LIST OF TASKS:
1. From the summary of the mouse study on neurotrauma and Alzheimer's disease, list every abbreviation that appears in parentheses.
2. Write the next part of the summary of the mouse study on neurotrauma and Alzheimer's disease, picking up after its last line.

EXERCISE TEXT section start

Purpose of the Study:

  • To explore the impact of neurotrauma on hippocampal degeneration in a transgenic mouse model of Alzheimer's disease.
  • To utilize high-resolution ex vivo diffusion-MRI to analyze the effects of TBI on AD progression.

Main Methods:

  • 3xTg-AD mice underwent closed-head impact injury (TBI) or served as controls.
  • Brains were harvested 6 months post-TBI and analyzed using high-resolution 9.4T diffusion-MRI and T1-weighted imaging.
  • Diffusion MRI data were processed using DSI Studio and the NODDI toolbox.

Main Results:

  • TBI led to decreased quantitative anisotropy (QA) and increased orientation dispersion index (ODI) in the CA1 and CA3 radiatum.

EXERCISE TEXT section end
DATA LISTING section start

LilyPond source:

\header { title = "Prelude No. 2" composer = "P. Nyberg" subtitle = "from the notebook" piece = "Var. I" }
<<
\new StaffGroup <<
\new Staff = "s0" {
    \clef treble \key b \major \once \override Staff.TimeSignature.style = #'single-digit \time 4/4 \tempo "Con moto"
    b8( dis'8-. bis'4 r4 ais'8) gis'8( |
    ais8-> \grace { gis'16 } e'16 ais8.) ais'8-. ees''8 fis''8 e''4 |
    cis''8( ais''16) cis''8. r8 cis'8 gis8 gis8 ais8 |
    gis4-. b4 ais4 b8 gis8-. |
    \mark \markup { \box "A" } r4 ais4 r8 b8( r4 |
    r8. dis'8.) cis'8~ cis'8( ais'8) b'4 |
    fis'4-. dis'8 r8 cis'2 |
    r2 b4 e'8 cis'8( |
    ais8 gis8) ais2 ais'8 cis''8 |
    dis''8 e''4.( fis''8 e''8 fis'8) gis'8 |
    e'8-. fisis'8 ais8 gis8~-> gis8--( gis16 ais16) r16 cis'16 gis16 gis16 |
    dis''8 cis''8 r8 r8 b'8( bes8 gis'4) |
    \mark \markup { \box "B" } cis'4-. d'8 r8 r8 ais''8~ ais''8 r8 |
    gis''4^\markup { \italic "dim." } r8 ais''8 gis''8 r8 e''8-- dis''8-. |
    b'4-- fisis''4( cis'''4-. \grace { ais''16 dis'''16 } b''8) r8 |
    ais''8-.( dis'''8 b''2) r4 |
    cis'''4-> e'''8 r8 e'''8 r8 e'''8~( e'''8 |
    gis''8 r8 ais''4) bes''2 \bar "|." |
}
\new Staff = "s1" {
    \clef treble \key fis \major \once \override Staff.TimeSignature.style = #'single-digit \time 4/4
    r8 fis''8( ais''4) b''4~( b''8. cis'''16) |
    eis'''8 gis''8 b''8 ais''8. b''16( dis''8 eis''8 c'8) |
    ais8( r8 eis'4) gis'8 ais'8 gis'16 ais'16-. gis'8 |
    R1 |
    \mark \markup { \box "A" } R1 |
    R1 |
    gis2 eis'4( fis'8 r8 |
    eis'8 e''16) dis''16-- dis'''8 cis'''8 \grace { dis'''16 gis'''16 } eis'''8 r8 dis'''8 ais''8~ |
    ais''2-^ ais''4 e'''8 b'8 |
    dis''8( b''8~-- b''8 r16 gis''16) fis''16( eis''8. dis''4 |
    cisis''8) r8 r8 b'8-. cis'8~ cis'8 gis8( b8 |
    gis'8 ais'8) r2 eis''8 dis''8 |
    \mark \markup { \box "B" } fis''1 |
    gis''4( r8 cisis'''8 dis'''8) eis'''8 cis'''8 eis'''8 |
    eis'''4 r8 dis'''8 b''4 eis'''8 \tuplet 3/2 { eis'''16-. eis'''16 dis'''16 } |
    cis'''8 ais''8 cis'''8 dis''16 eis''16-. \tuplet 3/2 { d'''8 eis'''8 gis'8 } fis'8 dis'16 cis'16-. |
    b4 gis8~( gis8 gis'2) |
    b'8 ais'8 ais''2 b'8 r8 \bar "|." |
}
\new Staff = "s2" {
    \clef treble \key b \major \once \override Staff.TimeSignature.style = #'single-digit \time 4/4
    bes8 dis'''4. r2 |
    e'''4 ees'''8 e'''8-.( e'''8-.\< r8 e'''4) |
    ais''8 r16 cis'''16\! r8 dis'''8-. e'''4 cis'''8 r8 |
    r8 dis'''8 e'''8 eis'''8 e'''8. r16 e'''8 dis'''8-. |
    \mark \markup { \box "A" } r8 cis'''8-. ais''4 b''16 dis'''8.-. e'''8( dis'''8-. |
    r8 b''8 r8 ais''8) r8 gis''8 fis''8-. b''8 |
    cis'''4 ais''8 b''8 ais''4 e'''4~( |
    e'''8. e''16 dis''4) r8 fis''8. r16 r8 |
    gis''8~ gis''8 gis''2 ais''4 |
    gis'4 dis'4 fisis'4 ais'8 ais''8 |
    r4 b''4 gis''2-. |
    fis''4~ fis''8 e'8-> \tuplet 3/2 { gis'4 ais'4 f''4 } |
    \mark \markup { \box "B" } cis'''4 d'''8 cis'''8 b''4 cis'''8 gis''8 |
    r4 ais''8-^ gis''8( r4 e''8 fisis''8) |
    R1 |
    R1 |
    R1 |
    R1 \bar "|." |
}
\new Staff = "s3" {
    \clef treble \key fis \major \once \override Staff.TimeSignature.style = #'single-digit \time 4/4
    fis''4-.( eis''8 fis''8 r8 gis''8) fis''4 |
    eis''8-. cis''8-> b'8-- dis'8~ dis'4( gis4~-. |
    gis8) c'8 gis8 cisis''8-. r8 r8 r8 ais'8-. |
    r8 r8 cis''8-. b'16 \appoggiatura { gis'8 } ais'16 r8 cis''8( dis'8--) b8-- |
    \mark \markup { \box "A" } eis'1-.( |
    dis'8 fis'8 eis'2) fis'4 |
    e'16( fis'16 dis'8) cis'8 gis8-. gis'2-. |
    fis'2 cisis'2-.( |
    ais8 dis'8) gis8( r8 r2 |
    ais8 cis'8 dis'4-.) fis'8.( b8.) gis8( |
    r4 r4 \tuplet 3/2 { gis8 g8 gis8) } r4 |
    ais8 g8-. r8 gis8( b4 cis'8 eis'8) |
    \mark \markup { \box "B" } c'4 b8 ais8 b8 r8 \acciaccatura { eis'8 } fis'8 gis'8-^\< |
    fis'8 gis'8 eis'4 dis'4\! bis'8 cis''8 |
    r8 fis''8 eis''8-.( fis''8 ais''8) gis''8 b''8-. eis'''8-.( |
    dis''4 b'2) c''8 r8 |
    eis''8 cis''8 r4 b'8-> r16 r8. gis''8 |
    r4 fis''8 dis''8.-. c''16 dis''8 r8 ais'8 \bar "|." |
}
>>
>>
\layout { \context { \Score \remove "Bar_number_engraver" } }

DATA LISTING section end

SOLVED PROBLEMS:
1. TBI, QA, ODI

2.
  • The stratum pyramidale showed reduced QA and axial diffusivity (AxD) on the ipsilateral side.
  • Fractional anisotropy (FA) values were significantly lower in the ipsilateral hippocampus (CA3) compared to controls.

Conclusions:

  • The hippocampal CA1 and CA3 subregions are particularly vulnerable to neurotrauma.
  • These findings may elucidate mechanisms of trauma-accelerated AD.
  • Advanced diffusion-MRI shows promise for early diagnosis of TBI patients at risk for AD.